4. Read the input image, followed by a resizing operation to dimension of (612,612).

input_img = "test.jpg"
frame = cv2.imread(input_img)
frame = cv2.resize(frame,(612,612))

5. Within this segment of code, the output from an object detection model undergoes processing to extract essential bounding box information. Subsequently, this information is transformed into a Pandas Dataframe enabling easier data manipulation.

results = model.predict(frame)
a = results[0].boxes.boxes
px = pd.DataFrame(a).astype("float")

6. This block of code is for handling detected objects within an image. This entails the addition of annotations, namely bounding boxes, labels, and associated confidence levels.

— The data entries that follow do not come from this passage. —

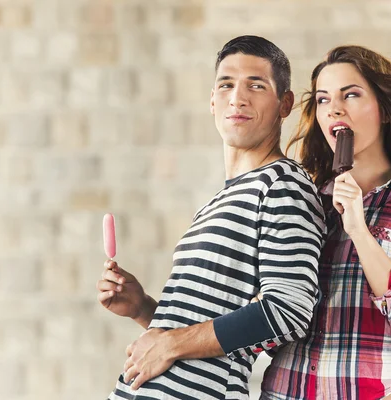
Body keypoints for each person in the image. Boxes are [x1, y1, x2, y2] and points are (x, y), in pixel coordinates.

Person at [97, 35, 326, 400]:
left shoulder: (283, 185)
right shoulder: (221, 200)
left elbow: (289, 310)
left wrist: (171, 343)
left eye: (256, 85)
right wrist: (143, 308)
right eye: (226, 84)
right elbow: (209, 324)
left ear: (285, 104)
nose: (238, 97)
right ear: (212, 100)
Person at [260, 45, 391, 400]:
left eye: (350, 95)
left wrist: (358, 228)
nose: (334, 108)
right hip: (286, 391)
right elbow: (267, 323)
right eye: (323, 99)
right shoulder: (304, 202)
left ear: (383, 110)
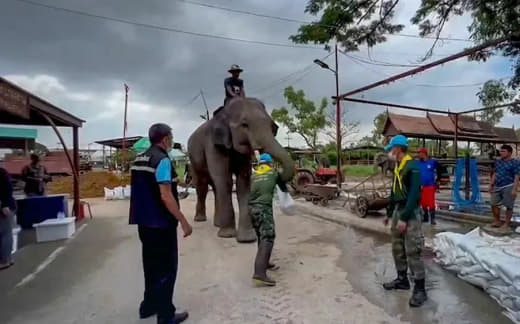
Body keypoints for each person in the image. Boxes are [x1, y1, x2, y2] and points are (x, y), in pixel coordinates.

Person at [129, 123, 192, 324]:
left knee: (151, 265)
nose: (172, 140)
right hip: (161, 224)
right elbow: (165, 195)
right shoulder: (162, 160)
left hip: (143, 222)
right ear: (165, 139)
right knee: (166, 269)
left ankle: (148, 306)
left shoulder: (140, 158)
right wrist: (182, 220)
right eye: (171, 137)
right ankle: (166, 315)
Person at [382, 135, 427, 307]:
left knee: (412, 249)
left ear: (398, 149)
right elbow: (394, 191)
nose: (390, 152)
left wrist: (405, 217)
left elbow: (415, 193)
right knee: (397, 247)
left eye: (391, 149)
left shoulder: (412, 166)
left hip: (410, 212)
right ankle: (402, 279)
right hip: (398, 211)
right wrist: (389, 212)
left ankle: (420, 289)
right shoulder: (398, 166)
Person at [249, 153, 288, 287]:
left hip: (251, 209)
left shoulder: (253, 175)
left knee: (261, 234)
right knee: (268, 237)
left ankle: (265, 263)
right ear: (270, 163)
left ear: (260, 164)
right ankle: (259, 273)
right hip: (263, 208)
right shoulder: (273, 173)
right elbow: (283, 188)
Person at [489, 144, 519, 228]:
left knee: (508, 205)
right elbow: (495, 173)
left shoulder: (515, 162)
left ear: (509, 153)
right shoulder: (498, 162)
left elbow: (517, 176)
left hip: (509, 185)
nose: (501, 153)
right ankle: (497, 220)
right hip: (497, 185)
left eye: (503, 151)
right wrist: (491, 184)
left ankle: (506, 223)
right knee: (493, 203)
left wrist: (514, 189)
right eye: (501, 151)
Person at [417, 148, 439, 225]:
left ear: (424, 154)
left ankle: (432, 219)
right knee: (423, 202)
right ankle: (425, 217)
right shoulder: (417, 163)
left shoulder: (432, 162)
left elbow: (440, 168)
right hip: (421, 186)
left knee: (431, 202)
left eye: (420, 153)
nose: (419, 155)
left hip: (430, 186)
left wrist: (438, 179)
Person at [0, 167, 16, 270]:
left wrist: (4, 204)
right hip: (4, 206)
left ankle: (5, 260)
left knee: (5, 233)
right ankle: (7, 258)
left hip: (5, 207)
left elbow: (8, 188)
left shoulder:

for index, row in px.iterrows():
    x1 = int(row[0])
    x2 = int(row[2])
    y1 = int(row[1])
    y2 = int(row[3])
    d = int(row[5])
    c = class_list[d]
    confidence = float(row[4])
    cv2.rectangle(frame, (x1,y1), (x2,y2), (0,0,255), 2)
    label = str(c)
    (lable_w, label_h), _ = cv2.getTextSize(label,    cv2.FONT_HERSHEY_COMPLEX, 0.5, 1)
    text_x = x1
    text_y = y1 - 5 if y1 - 5 > label_h else y1 + 20
    cv2.putText(frame, label, (text_x+30, text_y+30), cv2.FONT_HERSHEY_COMPLEX, 1, (0, 255, 0), 1)
    conf_label = str(confidence * 100)
    cv2.putText(frame, conf_label, (x1 + 30, y1 + 80), cv2.FONT_HERSHEY_COMPLEX, 1, (255, 120, 0), 1)

7. At this point, the visualization of object recognition is shown within the “DataFlair” window.

cv2.imshow("DataFlair", frame)
cv2.waitKey(0)
cv2.destroyAllWindows()

OpenCV Multiple Object Recognition Output

Confusion Matrix

Conclusion

In summary, multiple object recognition, technology and human perception unite in remarkable ways. As images flood our digital age, swiftly identifying and categorizing objects becomes essential. As we venture forward, multiple forward, multiple object recognition becomes a cornerstone, driving us toward a new era of visual understanding, offering insights and efficiencies that reshape industries and enrich our knowledge.